Es passiert überhaupt sehr viel, wenn man genau hinhört. Die Welt von Cold Reading ist riesig und sehr geschickt aufgebaut. So verstecken sich in den Wäldern kleine irrlichtende Elfen in schönster Klangform, die so schnell verschwunden sind, wie sie aufgetaucht sind. Die Band bewegt sich sehr geschickt im Spektrum von Indie und Alternative mit einem Schuss Emo, klingt an manchen Stellen leicht wie Thirty Seconds to Mars, und findet über die Platte gesehen sehr schnell ihren Stil. Der Plan, die Idee für das Konzept über die Zeit ist klar zu erkennen.

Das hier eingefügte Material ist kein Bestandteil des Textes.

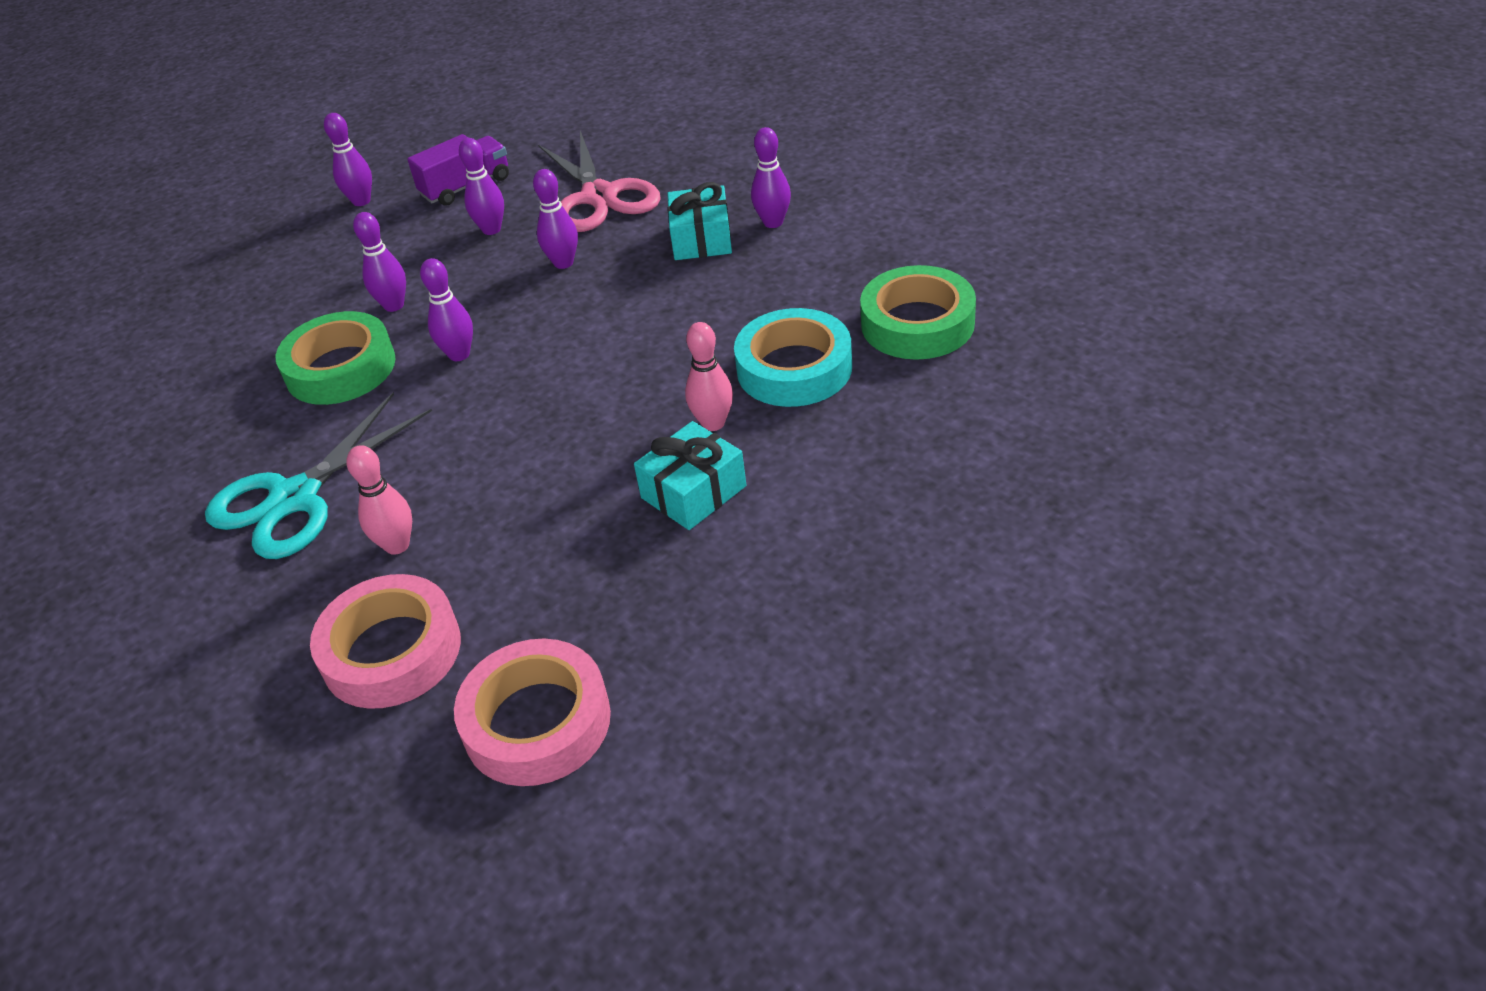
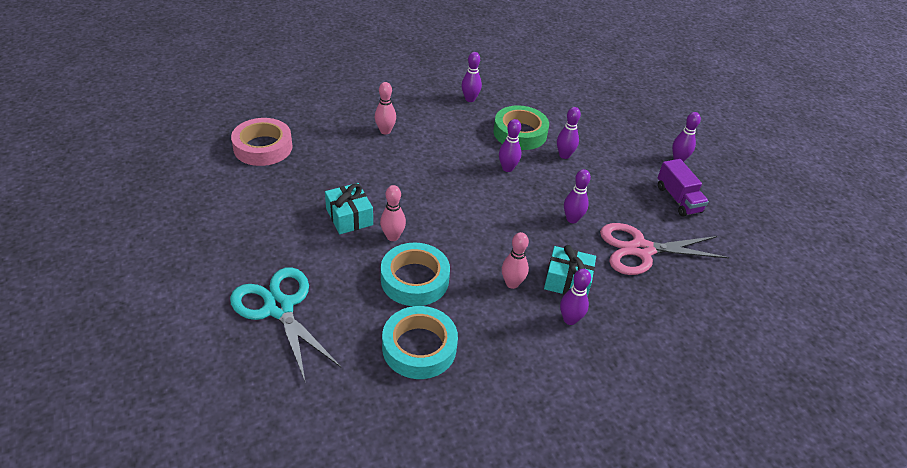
camera: 100 degrees right, 0 degrees up
turquoise scissors [205,392,432,559] -> turquoise scissors moved to [230,267,341,383]
pink tape [310,574,461,709] -> none
purple bowling pin [459,138,504,235] -> purple bowling pin moved to [461,52,482,102]
green tape [860,265,976,360] -> turquoise tape [382,306,458,379]
none -> pink bowling pin [502,232,529,289]

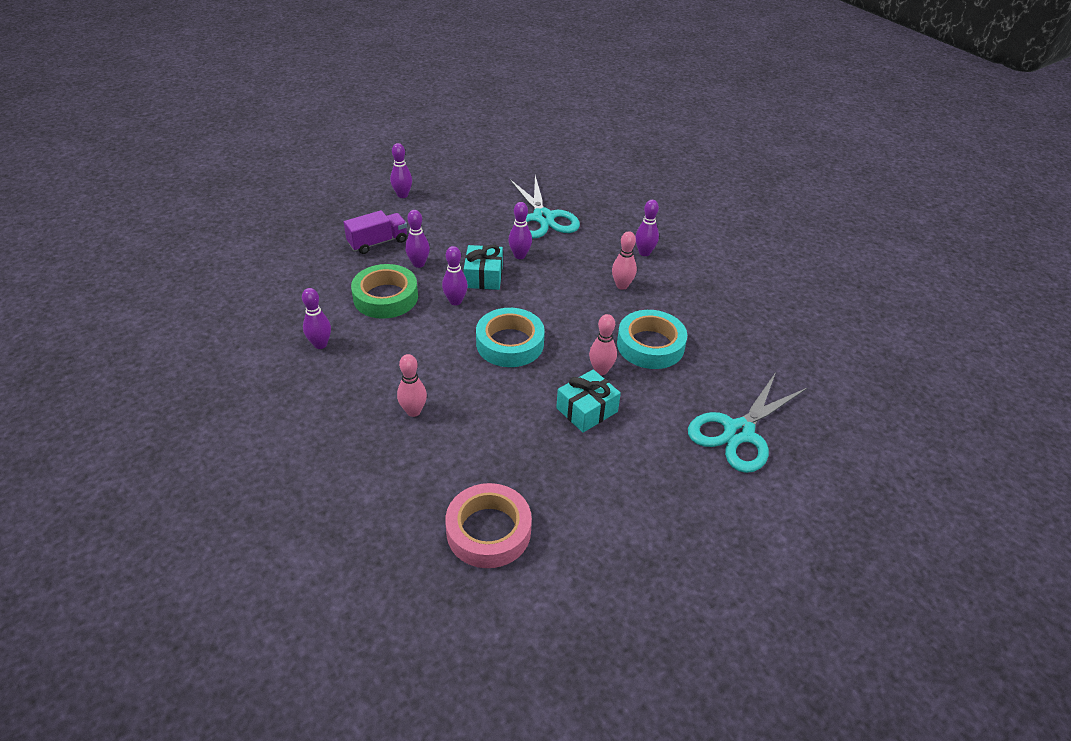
camera: 100 degrees left, 0 degrees up
turquoise tape [382,306,458,379] -> turquoise tape moved to [476,308,545,367]
turquoise gift [544,245,596,297] -> turquoise gift moved to [464,245,503,290]
pink scissors [600,223,729,275] -> turquoise scissors [509,176,580,239]
purple truck [657,159,709,217] -> purple truck moved to [344,210,407,254]

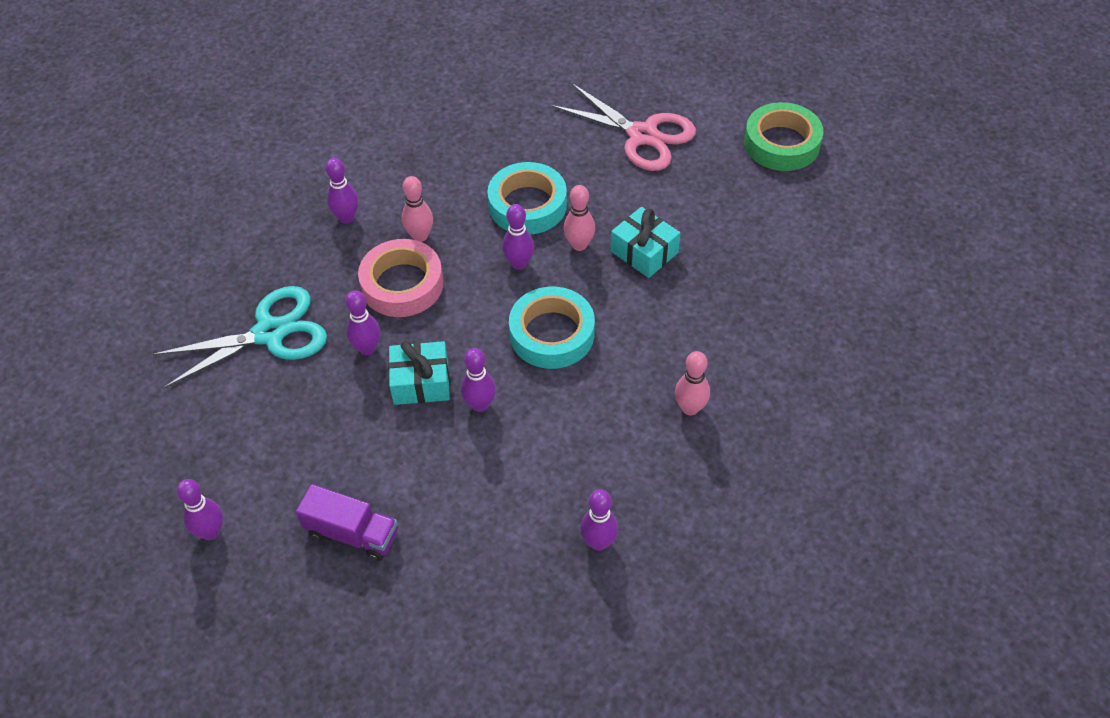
camera: 95 degrees left, 10 degrees up
purple truck [344,210,407,254] -> purple truck turned 150 degrees clockwise [296,484,398,561]
green tape [351,264,418,319] -> green tape moved to [744,102,823,171]
purple bowling pin [405,210,430,268] -> purple bowling pin moved to [502,204,534,270]
pink tape [445,483,532,568] -> pink tape moved to [358,239,443,317]
turquoise scissors [688,372,807,473] -> pink scissors [551,83,696,171]

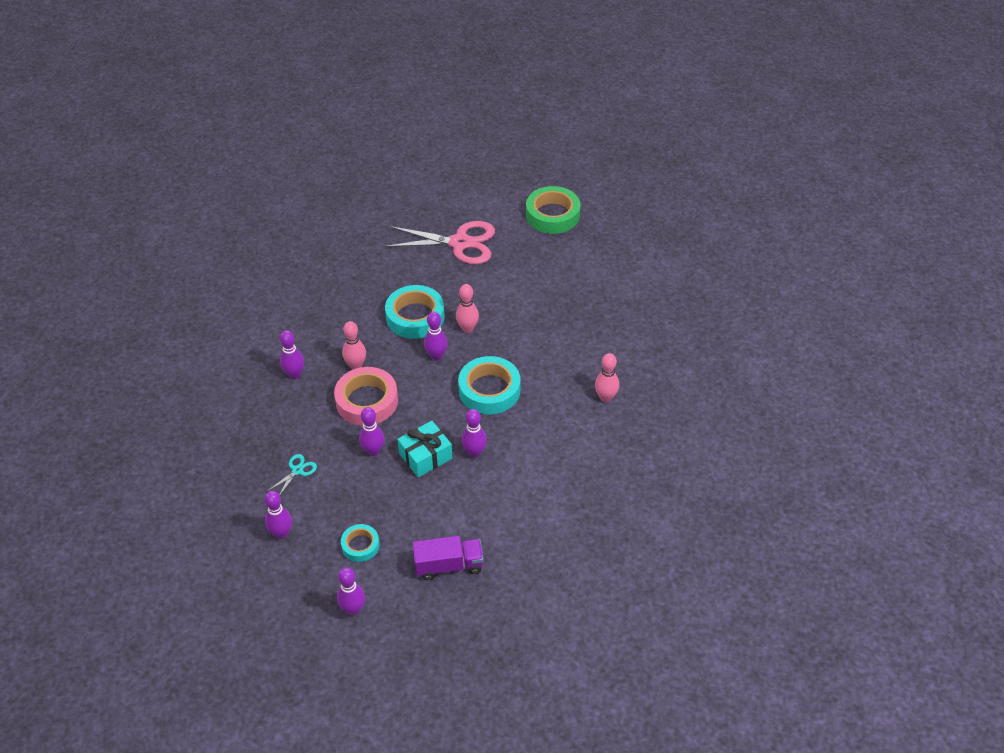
camera: 30 degrees left, 5 degrees down
turquoise scissors [152,286,327,388] -> turquoise scissors [268,454,317,495], size x0.42
purple bowling pin [580,489,618,551] -> purple bowling pin moved to [264,491,292,539]
turquoise gift [611,207,680,278] -> none
none -> turquoise tape [341,524,380,562]

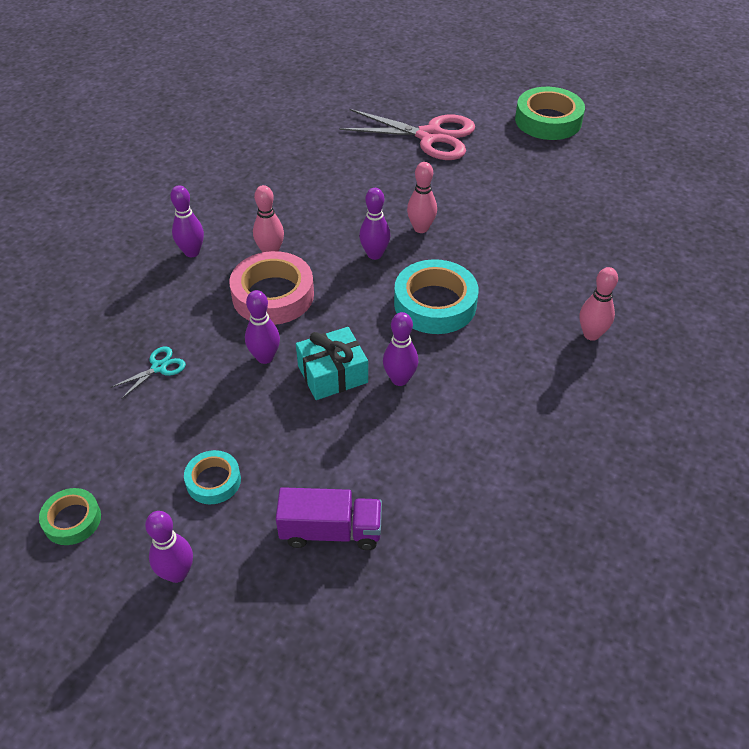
camera: 10 degrees right, 0 degrees up
purple bowling pin [264,491,292,539] -> none
turquoise tape [385,285,445,339] -> none
none -> green tape [39,488,101,545]

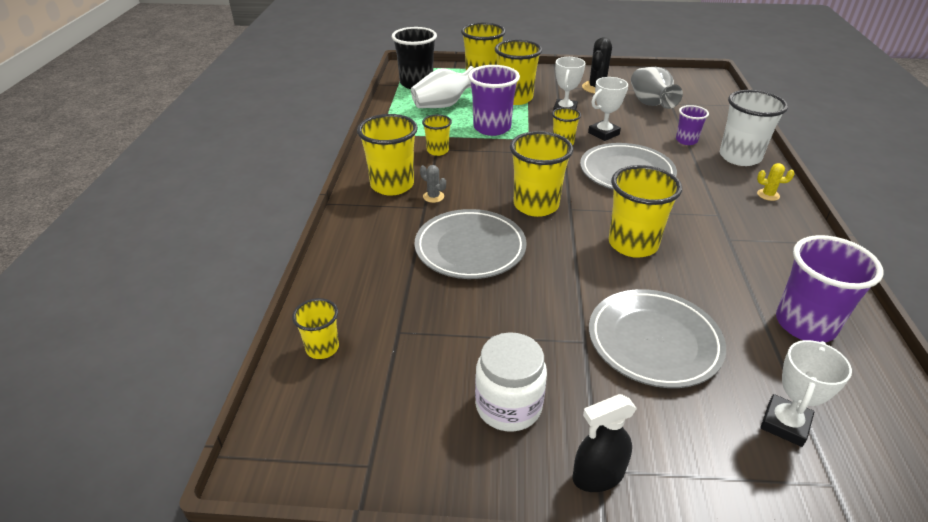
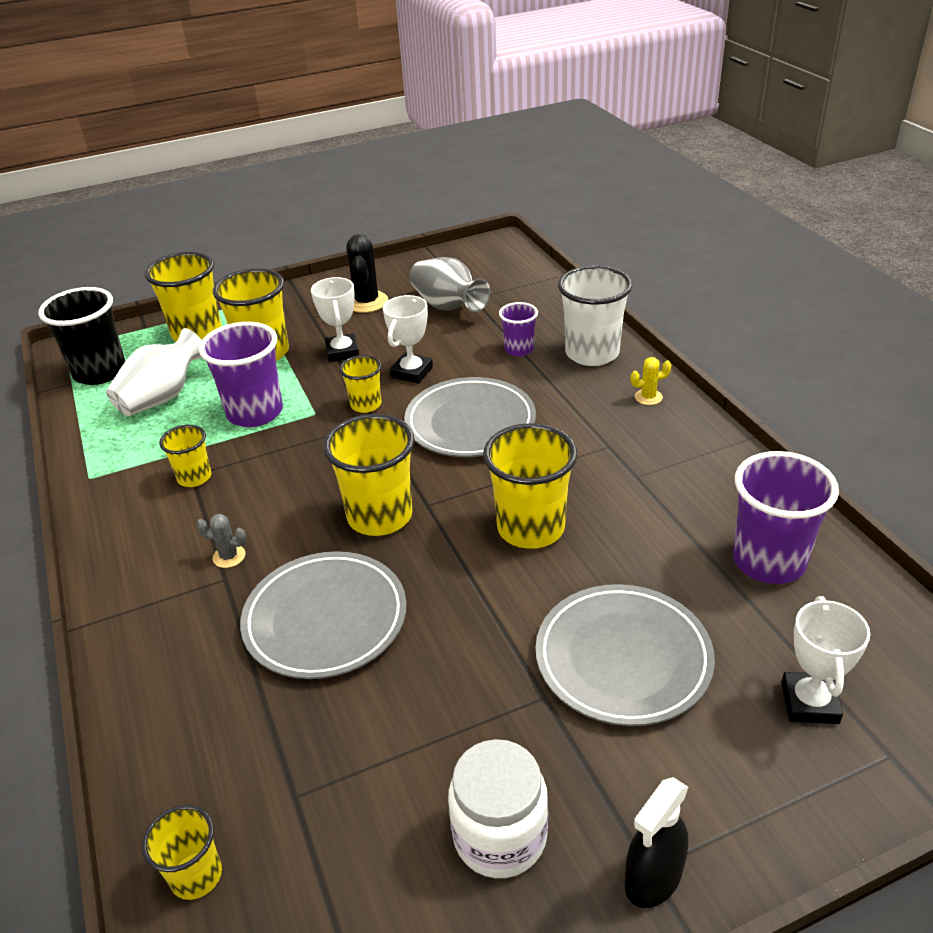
camera: 25 degrees left, 0 degrees up
yellow cup [357,114,418,196] -> none

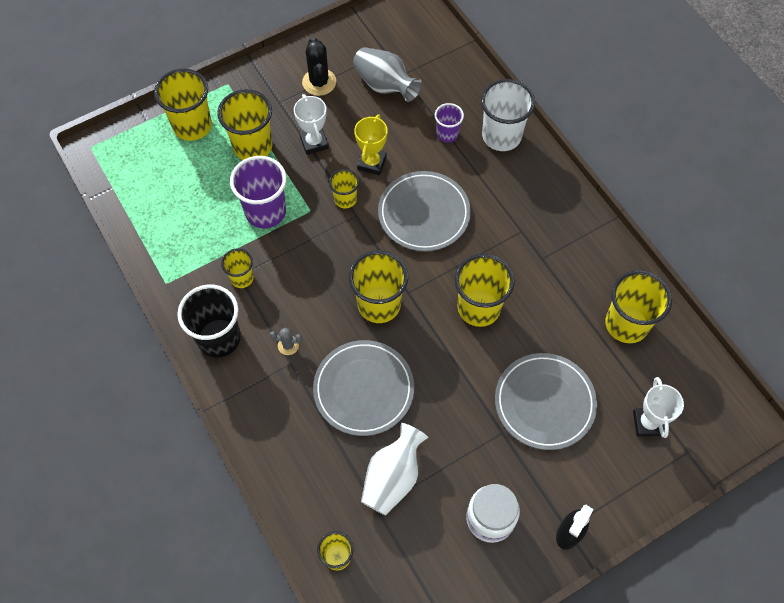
camera: 10 degrees left, 25 degrees up
black cup [38,287,125,385] -> black cup moved to [177,285,241,358]
white vase [106,328,202,416] -> white vase moved to [361,423,428,515]
white trophy [383,295,433,384] -> yellow trophy [354,114,388,175]
yellow cactus [630,357,671,405] -> none
purple cup [733,451,839,584] -> yellow cup [606,270,672,343]

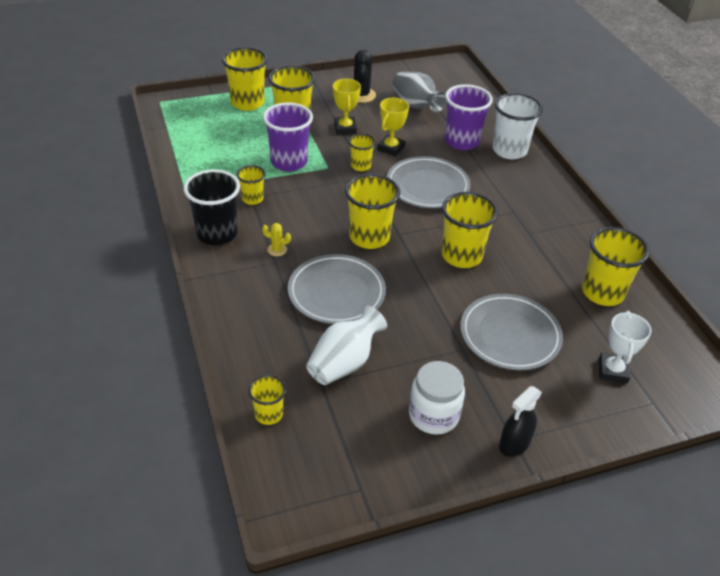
camera: 10 degrees right, 20 degrees down
grey cactus [270,328,302,355] -> yellow cactus [262,223,291,256]
white trophy [294,94,329,155] -> yellow trophy [333,79,361,134]
purple cup [435,103,464,142] -> purple cup [445,84,493,150], size x1.81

Hier wurde ganz spezifisch auf ein Ganzes hingearbeitet, geschliffen und entwickelt, etwas Progressives schwingt mit und man könnte den Stil jetzt einfach als Alternative Rock abtun, aber im Sound von Cold Reading steckt deutlich mehr, wenn man sich Zeit nimmt, hinzuhören. Abgerundet wird der klangliche Eindruck nicht zuletzt durch die helle Stimme von Sänger Mike. Und so entlässt «Through The Woods Part 3» mit einem letzten Soundgewitter einen wieder in die Wirklichkeit.

 

Cold Reading gelingt mit «ZYT» ein rundes Werk, in dem hörbar viel Arbeit steckt. Umso vielseitiger klingt die Platte.